**RECORDS PROVIDED**
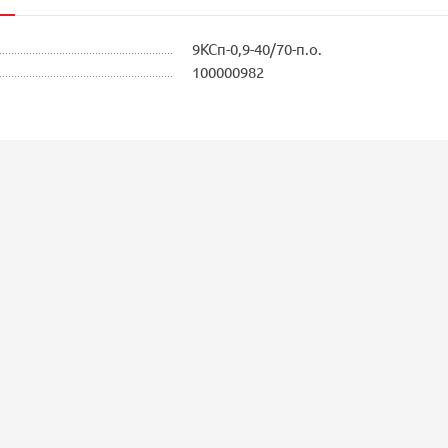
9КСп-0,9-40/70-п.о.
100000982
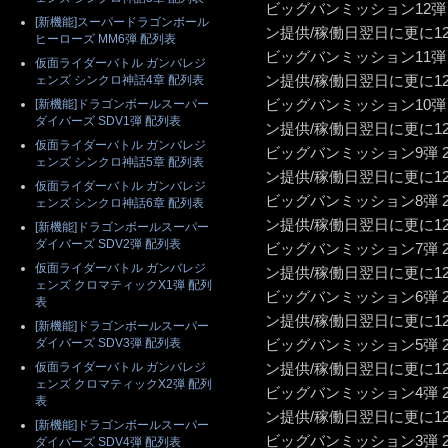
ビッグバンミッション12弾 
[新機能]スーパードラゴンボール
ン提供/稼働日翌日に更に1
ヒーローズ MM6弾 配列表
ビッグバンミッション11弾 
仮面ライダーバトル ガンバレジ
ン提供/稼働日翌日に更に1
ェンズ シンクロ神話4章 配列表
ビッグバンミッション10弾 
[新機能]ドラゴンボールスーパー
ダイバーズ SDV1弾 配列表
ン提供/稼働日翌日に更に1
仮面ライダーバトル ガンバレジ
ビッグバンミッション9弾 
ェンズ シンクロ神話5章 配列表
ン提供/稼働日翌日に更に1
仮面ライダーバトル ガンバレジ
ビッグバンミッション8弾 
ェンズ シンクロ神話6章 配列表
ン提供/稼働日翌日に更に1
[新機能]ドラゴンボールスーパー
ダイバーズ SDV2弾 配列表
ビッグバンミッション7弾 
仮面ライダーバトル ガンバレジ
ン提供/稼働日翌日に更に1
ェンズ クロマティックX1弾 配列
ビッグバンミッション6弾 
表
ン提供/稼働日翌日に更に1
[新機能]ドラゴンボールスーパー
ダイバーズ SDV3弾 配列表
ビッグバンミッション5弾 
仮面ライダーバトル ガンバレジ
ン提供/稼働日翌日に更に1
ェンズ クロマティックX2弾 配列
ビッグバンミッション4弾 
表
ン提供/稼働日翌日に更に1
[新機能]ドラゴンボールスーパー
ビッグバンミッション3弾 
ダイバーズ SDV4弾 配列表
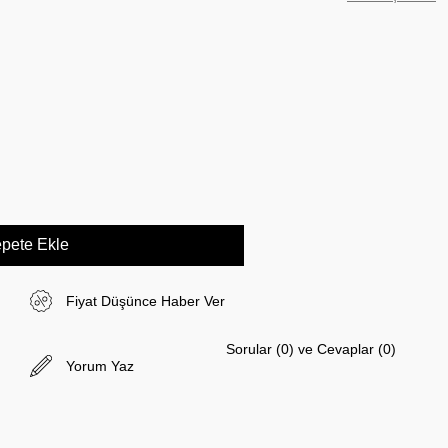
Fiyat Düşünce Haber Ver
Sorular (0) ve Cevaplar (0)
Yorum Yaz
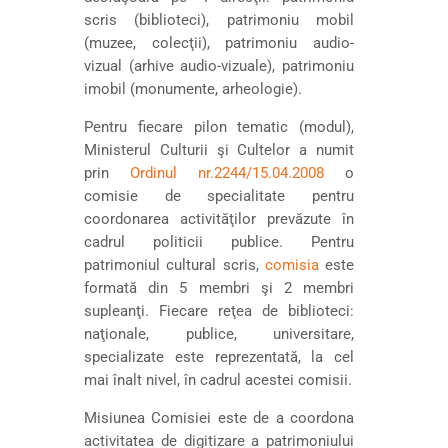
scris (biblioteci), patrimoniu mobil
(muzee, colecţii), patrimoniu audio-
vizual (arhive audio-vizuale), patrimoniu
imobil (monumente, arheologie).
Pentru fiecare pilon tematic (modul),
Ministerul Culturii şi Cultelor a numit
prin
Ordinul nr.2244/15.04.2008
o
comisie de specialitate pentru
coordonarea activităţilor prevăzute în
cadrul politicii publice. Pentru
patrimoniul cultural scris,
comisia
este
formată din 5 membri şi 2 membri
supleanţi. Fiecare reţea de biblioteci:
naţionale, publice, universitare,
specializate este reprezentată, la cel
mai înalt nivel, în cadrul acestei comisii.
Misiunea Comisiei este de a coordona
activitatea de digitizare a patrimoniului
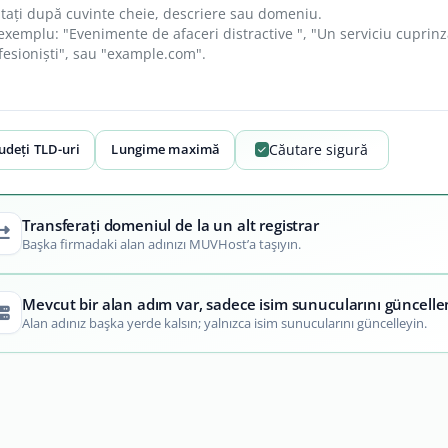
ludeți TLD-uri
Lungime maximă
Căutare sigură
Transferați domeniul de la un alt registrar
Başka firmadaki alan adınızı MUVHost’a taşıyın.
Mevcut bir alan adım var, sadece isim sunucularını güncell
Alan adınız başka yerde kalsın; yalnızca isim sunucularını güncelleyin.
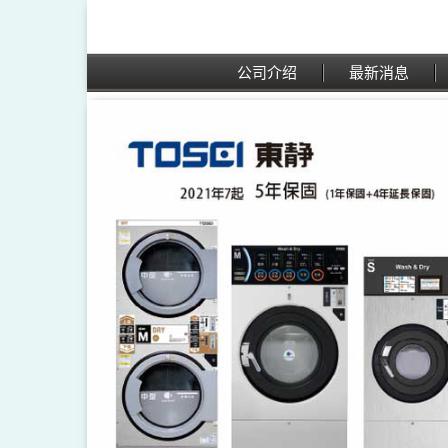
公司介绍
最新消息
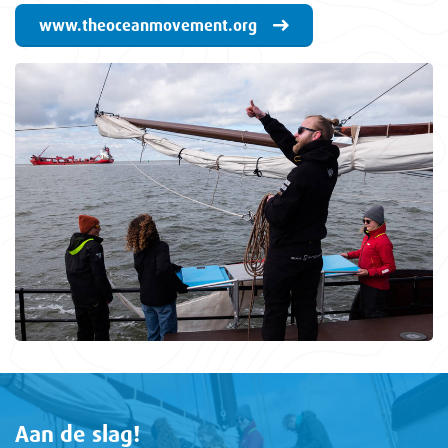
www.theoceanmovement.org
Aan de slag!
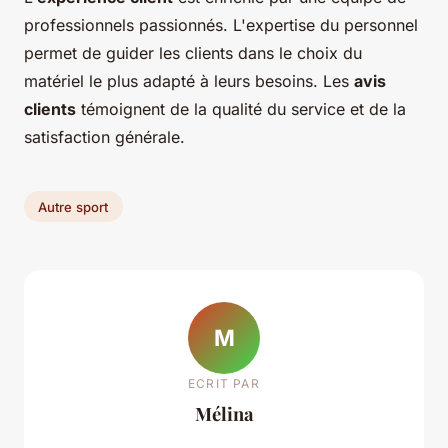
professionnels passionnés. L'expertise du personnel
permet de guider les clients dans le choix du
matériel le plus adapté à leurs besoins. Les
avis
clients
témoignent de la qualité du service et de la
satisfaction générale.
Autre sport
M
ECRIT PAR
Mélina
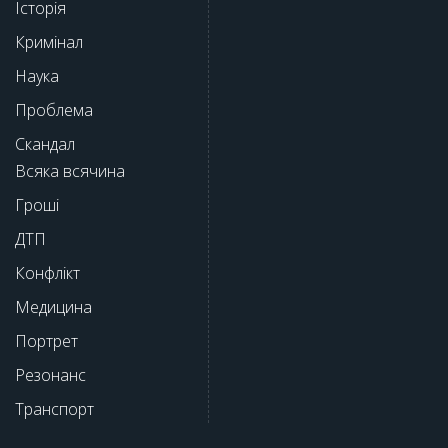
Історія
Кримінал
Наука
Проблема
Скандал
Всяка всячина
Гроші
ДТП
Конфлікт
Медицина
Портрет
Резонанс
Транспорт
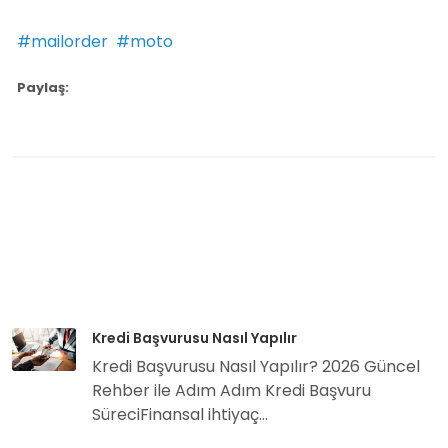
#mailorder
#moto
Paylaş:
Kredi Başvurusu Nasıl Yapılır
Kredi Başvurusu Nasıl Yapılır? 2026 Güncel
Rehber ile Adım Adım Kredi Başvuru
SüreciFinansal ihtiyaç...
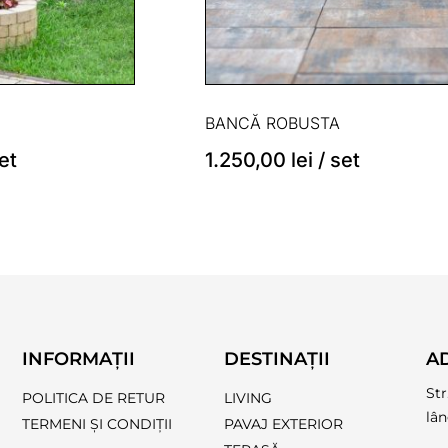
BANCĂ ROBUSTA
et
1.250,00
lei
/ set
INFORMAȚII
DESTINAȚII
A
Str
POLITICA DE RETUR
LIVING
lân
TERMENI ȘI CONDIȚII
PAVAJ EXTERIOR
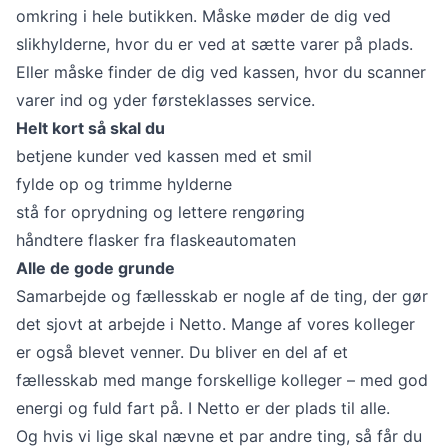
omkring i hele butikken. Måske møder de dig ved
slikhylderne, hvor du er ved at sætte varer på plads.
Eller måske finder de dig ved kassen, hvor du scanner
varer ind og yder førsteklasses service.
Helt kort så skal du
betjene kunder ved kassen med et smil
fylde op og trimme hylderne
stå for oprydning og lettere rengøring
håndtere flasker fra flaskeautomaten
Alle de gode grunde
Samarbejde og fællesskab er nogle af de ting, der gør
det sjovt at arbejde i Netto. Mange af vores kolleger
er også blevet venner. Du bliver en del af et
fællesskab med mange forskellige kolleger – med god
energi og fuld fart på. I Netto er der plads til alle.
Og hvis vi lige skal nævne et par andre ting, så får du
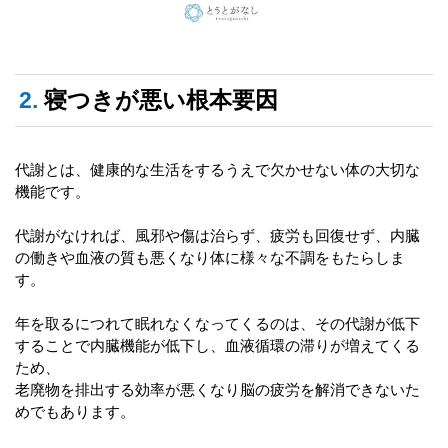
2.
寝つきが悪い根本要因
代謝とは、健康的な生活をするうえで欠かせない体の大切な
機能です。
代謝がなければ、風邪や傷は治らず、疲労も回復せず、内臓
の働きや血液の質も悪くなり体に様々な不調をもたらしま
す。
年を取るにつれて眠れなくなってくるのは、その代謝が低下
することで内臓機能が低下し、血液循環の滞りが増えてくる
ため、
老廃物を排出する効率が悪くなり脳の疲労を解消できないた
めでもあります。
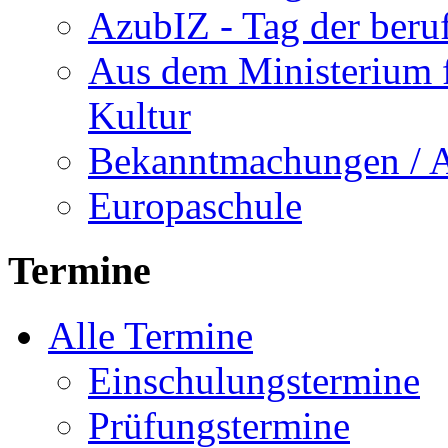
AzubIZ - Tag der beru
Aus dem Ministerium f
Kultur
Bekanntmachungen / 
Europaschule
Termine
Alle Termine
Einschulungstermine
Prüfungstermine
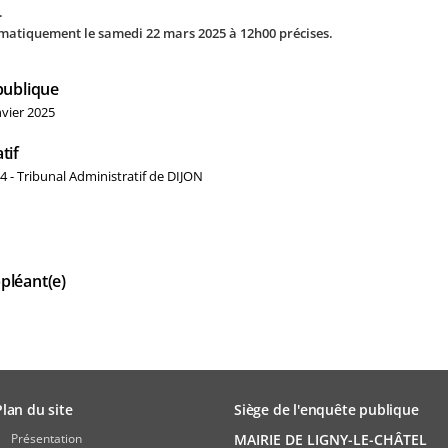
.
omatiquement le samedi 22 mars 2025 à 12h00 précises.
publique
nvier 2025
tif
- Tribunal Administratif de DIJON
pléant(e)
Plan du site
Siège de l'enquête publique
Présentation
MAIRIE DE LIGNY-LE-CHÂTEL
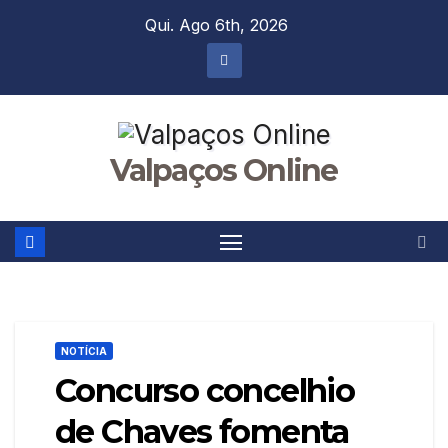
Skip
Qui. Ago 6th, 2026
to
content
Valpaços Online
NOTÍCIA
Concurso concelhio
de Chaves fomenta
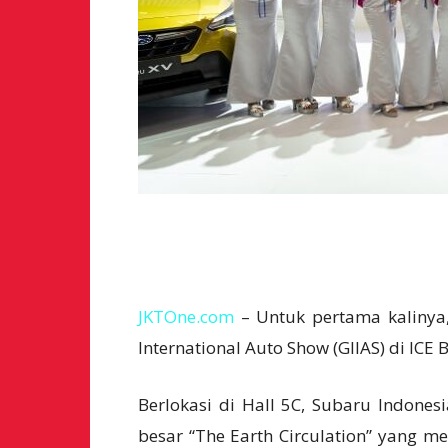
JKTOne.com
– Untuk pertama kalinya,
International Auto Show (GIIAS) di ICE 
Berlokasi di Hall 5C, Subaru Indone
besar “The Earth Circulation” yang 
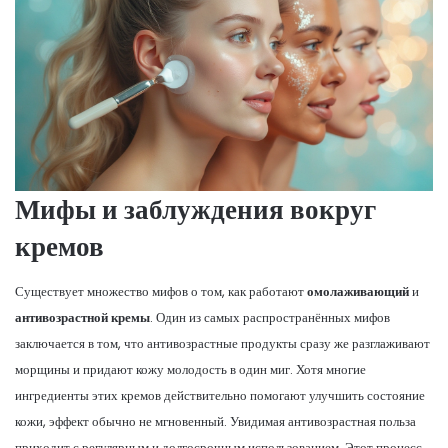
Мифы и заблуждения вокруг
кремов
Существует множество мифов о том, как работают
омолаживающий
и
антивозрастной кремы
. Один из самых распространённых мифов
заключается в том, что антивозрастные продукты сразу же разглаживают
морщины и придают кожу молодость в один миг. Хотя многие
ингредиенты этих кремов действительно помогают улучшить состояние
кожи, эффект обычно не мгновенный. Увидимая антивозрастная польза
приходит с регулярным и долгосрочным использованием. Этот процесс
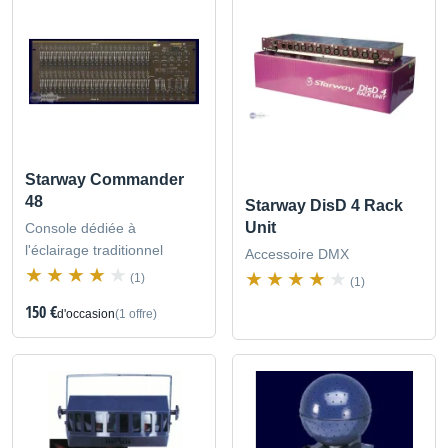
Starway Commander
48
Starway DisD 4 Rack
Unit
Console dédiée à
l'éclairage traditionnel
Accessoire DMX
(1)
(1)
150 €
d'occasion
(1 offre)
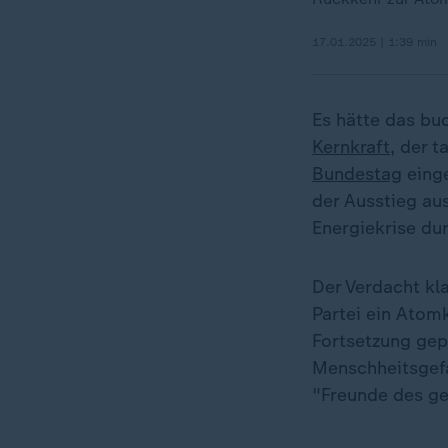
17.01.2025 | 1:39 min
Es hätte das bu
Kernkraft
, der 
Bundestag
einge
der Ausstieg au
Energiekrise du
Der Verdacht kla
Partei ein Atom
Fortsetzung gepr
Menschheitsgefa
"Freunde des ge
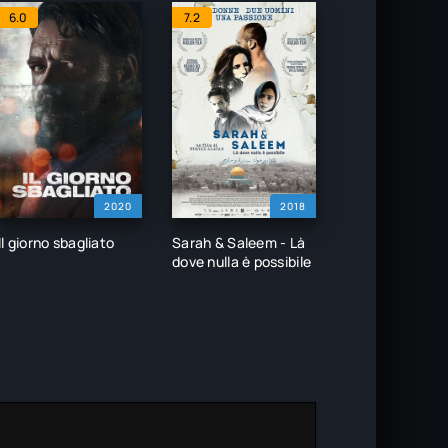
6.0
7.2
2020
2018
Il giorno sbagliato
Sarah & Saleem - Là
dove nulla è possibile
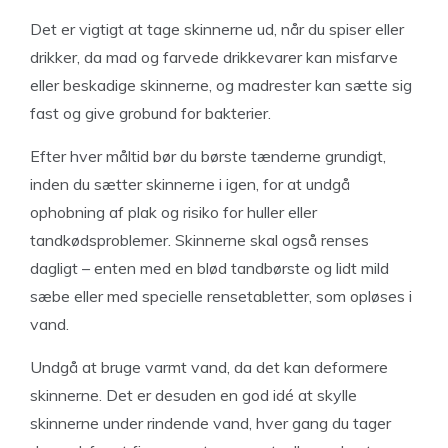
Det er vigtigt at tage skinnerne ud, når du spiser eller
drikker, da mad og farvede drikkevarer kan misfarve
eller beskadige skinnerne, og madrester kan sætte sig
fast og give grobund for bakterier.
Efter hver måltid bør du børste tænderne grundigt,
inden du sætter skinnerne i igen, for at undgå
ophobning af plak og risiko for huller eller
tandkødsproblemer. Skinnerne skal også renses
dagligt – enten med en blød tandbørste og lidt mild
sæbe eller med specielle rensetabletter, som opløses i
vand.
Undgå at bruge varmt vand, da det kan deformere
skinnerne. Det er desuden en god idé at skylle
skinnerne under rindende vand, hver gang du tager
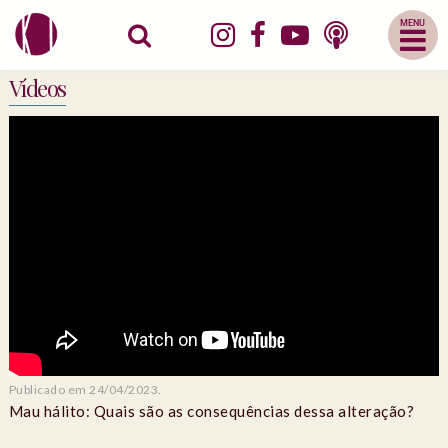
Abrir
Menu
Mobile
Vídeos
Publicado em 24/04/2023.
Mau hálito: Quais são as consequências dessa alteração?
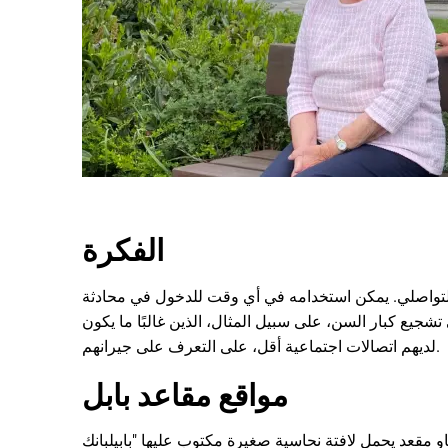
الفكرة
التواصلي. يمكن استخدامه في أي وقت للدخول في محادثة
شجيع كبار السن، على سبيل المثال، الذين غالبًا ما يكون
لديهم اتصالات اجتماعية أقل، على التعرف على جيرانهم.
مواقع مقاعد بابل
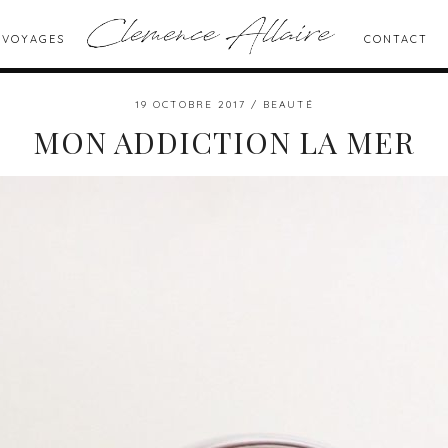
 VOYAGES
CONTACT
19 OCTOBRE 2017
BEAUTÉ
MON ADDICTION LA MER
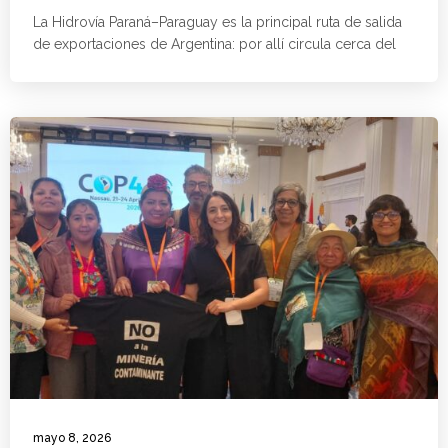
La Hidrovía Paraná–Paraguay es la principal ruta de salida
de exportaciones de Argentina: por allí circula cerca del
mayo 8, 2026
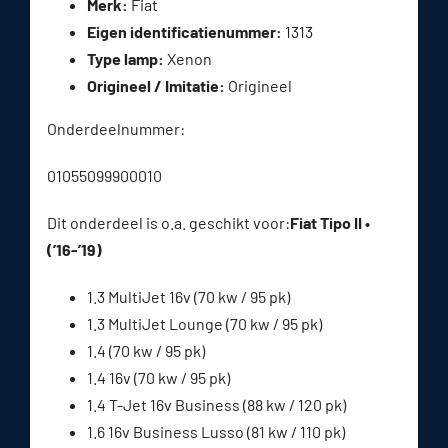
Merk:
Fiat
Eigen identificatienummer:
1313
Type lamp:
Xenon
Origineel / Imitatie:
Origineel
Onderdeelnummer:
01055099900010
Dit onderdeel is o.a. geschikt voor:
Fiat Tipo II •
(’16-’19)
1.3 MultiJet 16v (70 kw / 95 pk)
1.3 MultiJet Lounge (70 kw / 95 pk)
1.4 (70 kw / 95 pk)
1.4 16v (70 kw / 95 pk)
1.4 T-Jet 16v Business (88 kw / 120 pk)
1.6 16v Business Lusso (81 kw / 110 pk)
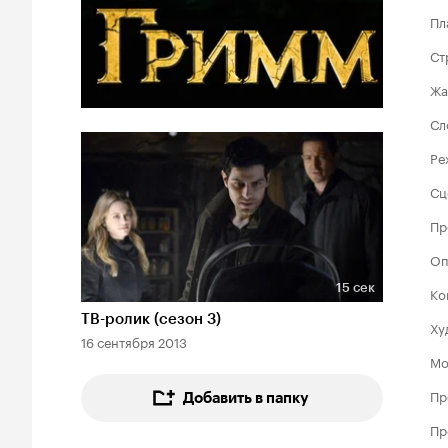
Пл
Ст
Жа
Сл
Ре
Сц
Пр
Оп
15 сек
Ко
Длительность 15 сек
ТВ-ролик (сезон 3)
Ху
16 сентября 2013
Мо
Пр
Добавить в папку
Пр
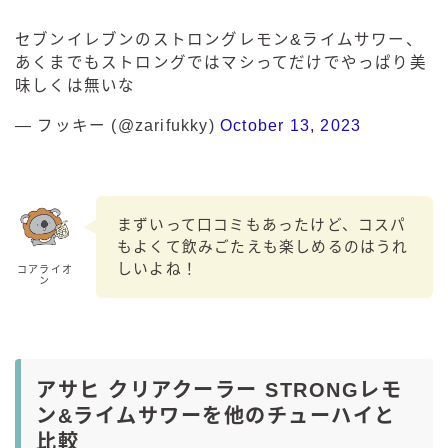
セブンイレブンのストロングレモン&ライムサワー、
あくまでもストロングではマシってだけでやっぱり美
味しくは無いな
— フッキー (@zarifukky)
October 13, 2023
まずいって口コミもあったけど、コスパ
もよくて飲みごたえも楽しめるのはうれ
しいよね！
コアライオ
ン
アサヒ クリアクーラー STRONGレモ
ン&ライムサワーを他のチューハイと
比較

**WORK INSTRUCTIONS**
Please report the number of lines in the listing that include "biblioteci", and add nothing to it.

**TASK SOLUTION**
2